| Type: | Package |
| Title: | Convenient Access to NYS Open Data API Endpoints |
| Version: | 0.1.1 |
| Description: | Provides helper functions to access datasets from the NYS Open Data platform https://data.ny.gov/. Functions return results as tidy tibbles and support optional filtering, sorting, and row limits via the Socrata API. |
| License: | MIT + file LICENSE |
| Encoding: | UTF-8 |
| RoxygenNote: | 7.3.3 |
| Imports: | dplyr, tibble, stringr, jsonlite, httr, janitor, rlang |
| Suggests: | curl, covr, knitr, testthat (≥ 3.0.0), vcr, withr, webmockr, ggplot2 |
| URL: | https://martinezc1.github.io/nysOpenData/, https://github.com/martinezc1/nysOpenData |
| BugReports: | https://github.com/martinezc1/nysOpenData/issues |
| VignetteBuilder: | knitr |
| Config/testthat/edition: | 3 |
| Depends: | R (≥ 4.1.0) |
| NeedsCompilation: | no |
| Packaged: | 2026-03-27 19:19:58 UTC; christianmartinez |
| Author: | Christian Martinez
|
| Maintainer: | Christian Martinez <c.martinez0@outlook.com> |
| Repository: | CRAN |
| Date/Publication: | 2026-04-01 08:00:14 UTC |
Load Any NYS Open Data Dataset
Description
Downloads any NYS Open Data dataset given its Socrata JSON endpoint.
Usage
nys_any_dataset(
json_link,
limit = 10000,
timeout_sec = 30,
clean_names = TRUE,
coerce_types = TRUE
)
Arguments
json_link |
A Socrata dataset JSON endpoint URL (e.g., "https://data.ny.gov/resource/28gk-bu58.json"). |
limit |
Number of rows to retrieve (default = 10,000). |
timeout_sec |
Request timeout in seconds (default = 30). |
clean_names |
Logical; if TRUE, convert column names to snake_case (default = TRUE). |
coerce_types |
Logical; if TRUE, attempt light type coercion (default = TRUE). |
Value
A tibble containing the requested dataset.
Examples
# Examples that hit the live nys Open Data API are guarded so CRAN checks
# do not fail when the network is unavailable or slow.

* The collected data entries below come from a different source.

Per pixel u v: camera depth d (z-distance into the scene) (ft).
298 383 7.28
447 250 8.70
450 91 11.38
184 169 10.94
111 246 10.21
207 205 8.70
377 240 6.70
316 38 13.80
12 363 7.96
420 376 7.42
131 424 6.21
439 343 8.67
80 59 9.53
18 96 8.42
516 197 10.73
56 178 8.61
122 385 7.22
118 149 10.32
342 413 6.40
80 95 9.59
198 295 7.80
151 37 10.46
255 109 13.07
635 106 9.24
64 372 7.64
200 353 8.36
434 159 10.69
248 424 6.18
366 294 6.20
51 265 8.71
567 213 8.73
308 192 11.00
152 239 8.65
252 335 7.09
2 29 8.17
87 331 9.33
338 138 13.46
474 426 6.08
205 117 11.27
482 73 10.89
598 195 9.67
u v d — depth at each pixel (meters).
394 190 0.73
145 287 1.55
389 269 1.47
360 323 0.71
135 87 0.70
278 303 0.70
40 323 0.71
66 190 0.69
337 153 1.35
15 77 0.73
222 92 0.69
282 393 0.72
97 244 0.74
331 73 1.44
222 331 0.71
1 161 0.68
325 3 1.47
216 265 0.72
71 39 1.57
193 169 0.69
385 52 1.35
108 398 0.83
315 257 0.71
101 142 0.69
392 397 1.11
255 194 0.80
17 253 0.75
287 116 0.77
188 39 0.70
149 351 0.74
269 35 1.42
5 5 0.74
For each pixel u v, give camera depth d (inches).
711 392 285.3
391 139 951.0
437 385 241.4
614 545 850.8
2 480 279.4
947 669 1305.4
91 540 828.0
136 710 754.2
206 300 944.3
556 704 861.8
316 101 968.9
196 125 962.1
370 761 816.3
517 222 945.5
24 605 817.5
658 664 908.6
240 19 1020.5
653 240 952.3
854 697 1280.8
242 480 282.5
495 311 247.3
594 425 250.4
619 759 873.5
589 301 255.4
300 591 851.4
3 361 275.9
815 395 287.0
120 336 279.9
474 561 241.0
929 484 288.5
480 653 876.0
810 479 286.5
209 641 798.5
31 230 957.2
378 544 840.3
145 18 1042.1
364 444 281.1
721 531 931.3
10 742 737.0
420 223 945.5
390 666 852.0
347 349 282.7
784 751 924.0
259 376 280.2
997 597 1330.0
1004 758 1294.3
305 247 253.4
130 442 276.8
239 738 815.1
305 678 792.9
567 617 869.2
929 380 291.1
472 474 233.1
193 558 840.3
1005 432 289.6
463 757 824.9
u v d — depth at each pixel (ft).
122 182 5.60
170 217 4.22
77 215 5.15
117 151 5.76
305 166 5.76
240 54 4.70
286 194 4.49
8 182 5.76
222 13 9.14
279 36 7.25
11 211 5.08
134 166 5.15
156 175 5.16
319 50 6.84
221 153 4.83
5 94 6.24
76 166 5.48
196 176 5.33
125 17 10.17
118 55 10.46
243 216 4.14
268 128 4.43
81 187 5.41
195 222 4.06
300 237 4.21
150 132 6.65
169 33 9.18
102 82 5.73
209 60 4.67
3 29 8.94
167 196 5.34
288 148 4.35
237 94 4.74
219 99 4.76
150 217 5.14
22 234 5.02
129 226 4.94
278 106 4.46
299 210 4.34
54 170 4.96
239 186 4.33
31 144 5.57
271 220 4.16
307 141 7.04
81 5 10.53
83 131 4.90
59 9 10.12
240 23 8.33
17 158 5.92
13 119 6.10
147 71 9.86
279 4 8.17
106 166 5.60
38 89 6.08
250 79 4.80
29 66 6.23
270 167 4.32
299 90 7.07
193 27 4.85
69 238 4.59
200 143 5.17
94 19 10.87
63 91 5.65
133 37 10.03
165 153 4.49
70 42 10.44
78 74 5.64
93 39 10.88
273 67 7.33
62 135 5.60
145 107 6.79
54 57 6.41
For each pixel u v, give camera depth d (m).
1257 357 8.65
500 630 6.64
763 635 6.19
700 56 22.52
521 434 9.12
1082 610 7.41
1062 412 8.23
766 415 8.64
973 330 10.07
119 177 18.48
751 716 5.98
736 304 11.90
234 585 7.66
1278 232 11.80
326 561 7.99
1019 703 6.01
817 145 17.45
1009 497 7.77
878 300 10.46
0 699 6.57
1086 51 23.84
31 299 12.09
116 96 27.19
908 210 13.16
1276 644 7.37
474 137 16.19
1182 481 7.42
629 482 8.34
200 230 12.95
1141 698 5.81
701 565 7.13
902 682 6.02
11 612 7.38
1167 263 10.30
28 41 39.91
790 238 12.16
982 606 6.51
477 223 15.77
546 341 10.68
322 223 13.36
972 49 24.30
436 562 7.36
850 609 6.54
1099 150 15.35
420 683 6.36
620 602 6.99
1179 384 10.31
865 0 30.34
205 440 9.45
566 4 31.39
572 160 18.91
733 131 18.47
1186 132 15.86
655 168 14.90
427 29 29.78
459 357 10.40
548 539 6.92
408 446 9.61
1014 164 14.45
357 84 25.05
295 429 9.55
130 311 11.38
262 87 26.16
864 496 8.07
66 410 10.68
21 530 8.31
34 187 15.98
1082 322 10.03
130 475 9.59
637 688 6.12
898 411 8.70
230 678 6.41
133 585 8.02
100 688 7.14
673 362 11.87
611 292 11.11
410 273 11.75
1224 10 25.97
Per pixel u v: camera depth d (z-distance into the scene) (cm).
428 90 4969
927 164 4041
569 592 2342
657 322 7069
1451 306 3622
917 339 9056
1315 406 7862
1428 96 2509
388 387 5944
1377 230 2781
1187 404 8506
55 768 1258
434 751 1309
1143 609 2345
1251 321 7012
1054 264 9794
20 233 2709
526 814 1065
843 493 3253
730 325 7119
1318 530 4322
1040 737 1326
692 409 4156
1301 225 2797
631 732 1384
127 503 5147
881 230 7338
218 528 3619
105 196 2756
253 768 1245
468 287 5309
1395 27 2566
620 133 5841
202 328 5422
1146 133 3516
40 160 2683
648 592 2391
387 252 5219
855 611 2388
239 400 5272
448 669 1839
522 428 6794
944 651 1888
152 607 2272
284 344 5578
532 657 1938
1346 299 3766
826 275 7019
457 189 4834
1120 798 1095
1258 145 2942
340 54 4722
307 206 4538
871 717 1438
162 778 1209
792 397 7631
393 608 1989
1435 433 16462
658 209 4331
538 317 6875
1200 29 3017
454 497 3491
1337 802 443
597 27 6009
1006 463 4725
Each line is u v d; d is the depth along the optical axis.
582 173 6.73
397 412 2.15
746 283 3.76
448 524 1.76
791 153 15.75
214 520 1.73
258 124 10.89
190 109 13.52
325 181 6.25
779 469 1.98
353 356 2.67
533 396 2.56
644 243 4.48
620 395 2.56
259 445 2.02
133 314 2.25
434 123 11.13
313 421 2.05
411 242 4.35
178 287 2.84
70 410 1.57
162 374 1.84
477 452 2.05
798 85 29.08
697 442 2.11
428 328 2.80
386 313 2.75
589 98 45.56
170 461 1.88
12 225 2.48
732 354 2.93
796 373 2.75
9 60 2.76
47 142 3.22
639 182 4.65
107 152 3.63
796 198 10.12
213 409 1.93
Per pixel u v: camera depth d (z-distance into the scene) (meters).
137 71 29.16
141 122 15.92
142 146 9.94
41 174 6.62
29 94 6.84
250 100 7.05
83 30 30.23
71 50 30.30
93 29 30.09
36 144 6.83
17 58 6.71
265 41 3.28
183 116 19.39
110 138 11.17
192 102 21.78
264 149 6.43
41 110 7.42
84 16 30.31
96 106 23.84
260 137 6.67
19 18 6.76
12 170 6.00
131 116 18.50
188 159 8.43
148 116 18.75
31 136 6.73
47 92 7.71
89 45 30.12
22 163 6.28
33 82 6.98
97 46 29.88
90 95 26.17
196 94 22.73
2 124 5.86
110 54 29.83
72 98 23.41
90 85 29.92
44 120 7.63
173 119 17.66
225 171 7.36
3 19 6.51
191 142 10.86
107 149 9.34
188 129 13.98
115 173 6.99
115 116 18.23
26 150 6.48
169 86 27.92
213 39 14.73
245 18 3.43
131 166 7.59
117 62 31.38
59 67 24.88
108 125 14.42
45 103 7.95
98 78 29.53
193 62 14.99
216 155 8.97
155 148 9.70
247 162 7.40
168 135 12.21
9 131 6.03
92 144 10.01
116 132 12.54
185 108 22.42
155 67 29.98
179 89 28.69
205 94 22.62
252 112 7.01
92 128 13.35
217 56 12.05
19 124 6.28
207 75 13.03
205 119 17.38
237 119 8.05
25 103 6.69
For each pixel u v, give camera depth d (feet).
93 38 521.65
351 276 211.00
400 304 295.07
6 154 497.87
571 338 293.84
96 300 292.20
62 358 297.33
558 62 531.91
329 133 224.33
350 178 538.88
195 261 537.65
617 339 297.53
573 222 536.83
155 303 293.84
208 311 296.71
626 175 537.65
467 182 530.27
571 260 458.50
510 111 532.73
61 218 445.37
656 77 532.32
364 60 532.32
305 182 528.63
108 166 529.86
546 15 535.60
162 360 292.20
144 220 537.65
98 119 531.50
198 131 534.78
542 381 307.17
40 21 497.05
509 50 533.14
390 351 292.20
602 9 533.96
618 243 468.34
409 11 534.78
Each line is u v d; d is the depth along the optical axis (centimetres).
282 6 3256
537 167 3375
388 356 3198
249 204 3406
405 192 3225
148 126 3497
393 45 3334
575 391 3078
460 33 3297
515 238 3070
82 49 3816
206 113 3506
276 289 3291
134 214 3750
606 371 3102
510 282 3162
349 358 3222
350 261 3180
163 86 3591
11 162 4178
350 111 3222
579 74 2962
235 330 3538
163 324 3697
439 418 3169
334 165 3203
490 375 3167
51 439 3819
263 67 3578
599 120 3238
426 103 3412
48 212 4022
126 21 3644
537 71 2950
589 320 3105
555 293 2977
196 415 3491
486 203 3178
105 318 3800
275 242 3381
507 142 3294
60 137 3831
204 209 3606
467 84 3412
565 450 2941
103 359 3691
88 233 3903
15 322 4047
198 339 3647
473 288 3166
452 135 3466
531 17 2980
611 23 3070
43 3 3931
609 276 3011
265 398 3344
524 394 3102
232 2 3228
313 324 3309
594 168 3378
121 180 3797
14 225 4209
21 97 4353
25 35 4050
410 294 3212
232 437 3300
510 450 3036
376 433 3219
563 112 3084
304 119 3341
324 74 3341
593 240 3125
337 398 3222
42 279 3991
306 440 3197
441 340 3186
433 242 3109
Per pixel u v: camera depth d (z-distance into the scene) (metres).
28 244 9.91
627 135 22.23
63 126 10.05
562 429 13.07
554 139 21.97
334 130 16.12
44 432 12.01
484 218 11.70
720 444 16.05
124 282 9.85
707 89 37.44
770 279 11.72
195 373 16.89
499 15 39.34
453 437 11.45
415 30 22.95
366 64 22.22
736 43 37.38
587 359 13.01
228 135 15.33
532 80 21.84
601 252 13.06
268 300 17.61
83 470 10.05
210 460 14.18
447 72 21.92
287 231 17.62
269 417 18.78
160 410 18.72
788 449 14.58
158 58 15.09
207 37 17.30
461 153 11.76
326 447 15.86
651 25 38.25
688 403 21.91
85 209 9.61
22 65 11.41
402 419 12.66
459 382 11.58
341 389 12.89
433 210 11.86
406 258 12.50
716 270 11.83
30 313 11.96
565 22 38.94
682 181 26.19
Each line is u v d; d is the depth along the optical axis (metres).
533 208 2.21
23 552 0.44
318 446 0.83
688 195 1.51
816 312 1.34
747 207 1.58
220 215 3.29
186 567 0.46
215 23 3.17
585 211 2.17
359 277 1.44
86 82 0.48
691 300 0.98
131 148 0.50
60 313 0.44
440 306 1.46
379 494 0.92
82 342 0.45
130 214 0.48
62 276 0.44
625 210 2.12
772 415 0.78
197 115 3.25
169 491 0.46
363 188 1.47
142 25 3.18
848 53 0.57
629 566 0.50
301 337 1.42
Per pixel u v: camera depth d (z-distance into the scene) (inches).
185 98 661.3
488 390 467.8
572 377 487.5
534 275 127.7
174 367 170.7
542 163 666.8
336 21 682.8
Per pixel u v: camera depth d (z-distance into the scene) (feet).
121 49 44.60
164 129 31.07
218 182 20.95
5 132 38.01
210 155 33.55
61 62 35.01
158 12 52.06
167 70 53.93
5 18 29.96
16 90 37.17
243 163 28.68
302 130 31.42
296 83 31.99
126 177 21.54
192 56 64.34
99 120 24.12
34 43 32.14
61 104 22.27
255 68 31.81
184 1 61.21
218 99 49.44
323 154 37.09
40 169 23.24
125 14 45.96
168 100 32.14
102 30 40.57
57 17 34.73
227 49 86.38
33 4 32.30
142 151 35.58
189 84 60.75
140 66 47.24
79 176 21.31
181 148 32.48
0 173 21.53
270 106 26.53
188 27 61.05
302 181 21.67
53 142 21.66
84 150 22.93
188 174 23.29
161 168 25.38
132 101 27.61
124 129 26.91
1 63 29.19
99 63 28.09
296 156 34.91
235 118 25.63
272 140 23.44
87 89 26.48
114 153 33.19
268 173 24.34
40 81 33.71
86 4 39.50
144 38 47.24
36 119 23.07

if (interactive() && curl::has_internet()) {
endpoint <- "https://data.ny.gov/resource/28gk-bu58.json"
out <- try(nys_any_dataset(endpoint, limit = 3), silent = TRUE)
if (!inherits(out, "try-error")) {
head(out)
}
}
List datasets available in nysOpenData
Description
Retrieves the current Open NY catalog and returns datasets available for use with 'nys_pull_dataset()'.
Usage
nys_list_datasets()
Details
Keys are generated from dataset titles using 'janitor::make_clean_names()'.
Value
A tibble of available datasets, including generated 'key', dataset 'uid', and dataset 'title'.
Examples
if (interactive() && curl::has_internet()) {
nys_list_datasets()
}
Pull a NYS Open Data dataset from the NYS Open Data catalog
Description
Uses a dataset 'key' or 'uid' from 'nys_list_datasets()' to pull data from NYS Open Data.
Usage
nys_pull_dataset(
dataset,
limit = 10000,
filters = list(),
date = NULL,
from = NULL,
to = NULL,
date_field = NULL,
where = NULL,
order = NULL,
timeout_sec = 30,
clean_names = TRUE,
coerce_types = TRUE
)
Arguments
dataset |
A dataset key or UID from 'nys_list_datasets()'. |
limit |
Number of rows to retrieve (default = 10,000). |
filters |
Optional named list of filters. Supports vectors (translated to IN()). |
date |
Optional single date (matches all times that day) using 'date_field'. |
from |
Optional start date (inclusive) using 'date_field'. |
to |
Optional end date (exclusive) using 'date_field'. |
date_field |
Optional date/datetime column to use with 'date', 'from', or 'to'. Must be supplied when 'date', 'from', or 'to' are used. |
where |
Optional raw SoQL WHERE clause. If 'date', 'from', or 'to' are provided, their conditions are AND-ed with this. |
order |
Optional SoQL ORDER BY clause. |
timeout_sec |
Request timeout in seconds (default = 30). |
clean_names |
Logical; if TRUE, convert column names to snake_case (default = TRUE). |
coerce_types |
Logical; if TRUE, attempt light type coercion (default = TRUE). |
Details
Dataset keys are generated from dataset titles using 'janitor::make_clean_names()'. Because keys are derived from live catalog metadata, dataset UIDs are the more stable option.
Value
A tibble.
Examples
if (interactive() && curl::has_internet()) {
# Pull by key
nys_pull_dataset("311_service_requests", limit = 3)
# Pull by UID
nys_pull_dataset("28gk-bu58", limit = 3)
# Filters
nys_pull_dataset("28gk-bu58", limit = 3, filters = list(award_name = "MBA"))
}